NEW YORK (AP) - Argentina's finance secretary arrived Tuesday for talks aimed at avoiding that country's second default in 13 years, though it was unclear whether meetings with a mediator offered any real chance at a deal.
NEW YORK (AP) — Argentina's finance secretary arrived Tuesday for talks aimed at avoiding that country's second default in 13 years, though it was unclear whether meetings with a mediator offered any real chance at a deal.
Finance Secretary Pablo Lopez arrived in late morning with other representatives of the South American nation to meet with a court-appointed mediator, Daniel A. Pollack.

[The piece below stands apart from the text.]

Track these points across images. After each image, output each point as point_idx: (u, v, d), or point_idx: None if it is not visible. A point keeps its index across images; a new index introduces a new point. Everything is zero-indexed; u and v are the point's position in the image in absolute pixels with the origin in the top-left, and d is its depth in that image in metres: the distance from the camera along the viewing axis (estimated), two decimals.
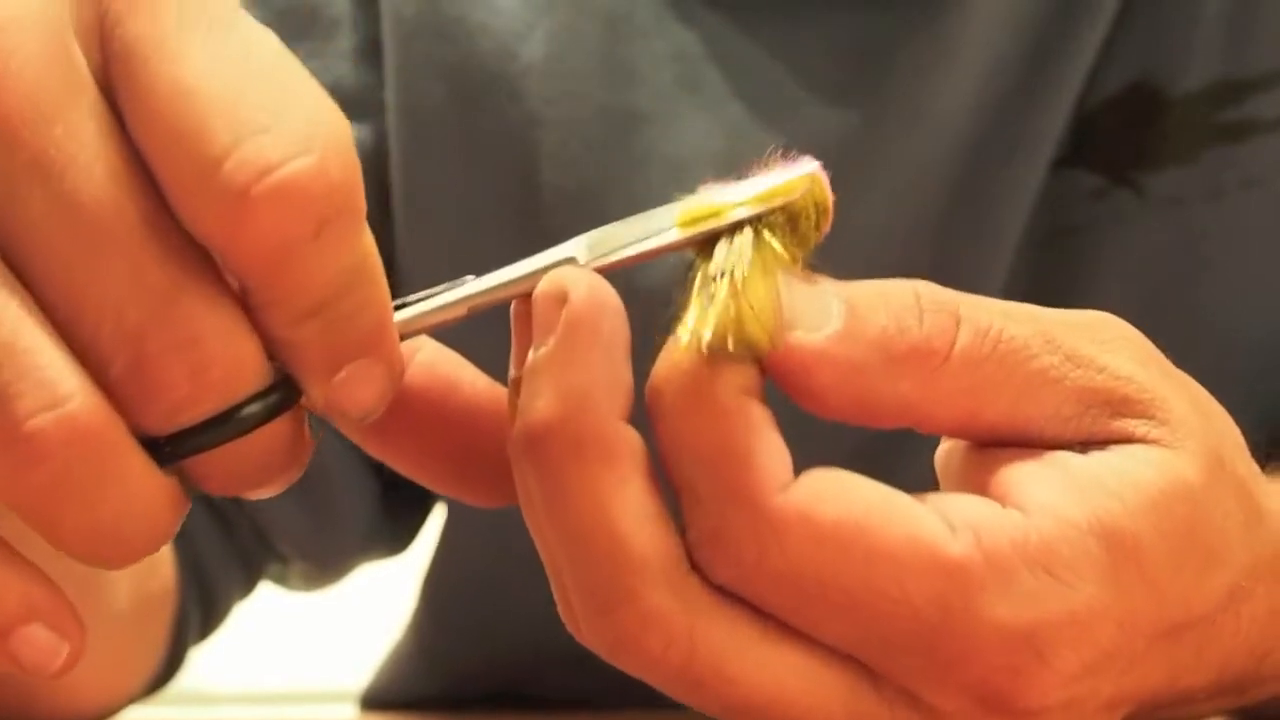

The Argentina group, which included Lopez, Javier Pargament from Argentina's treasury office, and two lawyers, did not speak to reporters who waited outside a midtown Manhattan building.
When he entered the building, Pollack said: "Time is short. We will do the best we can."
U.S. District Judge Thomas P. Griesa last week ordered round-the-clock negotiations to avert a Wednesday default deadline. But talks have been sporadic and have failed to bring representatives of Argentina to the table with lawyers for U.S. hedge funds.
The hedge funds are owed about $1.5 billion for unpaid debts. Argentina has so far said it is unable to comply with court orders requiring that the hedge funds be paid if the majority of bondholders who swapped their bonds for lower-valued bonds in the past decade are paid.
President Cristina Fernandez has long refused to negotiate with the U.S. hedge funds, led by New York billionaire Paul Singer's NML Capital Ltd., who spent more than a decade litigating for payment in full rather than agreeing to provide Argentina with debt relief.
Argentina has labeled the U.S. funds "vultures" for picking up bonds on the cheap. The government has said paying the U.S. funds would likely trigger lawsuits from other bondholders demanding payment on similar terms. That, officials say, would cost up to $15 billion.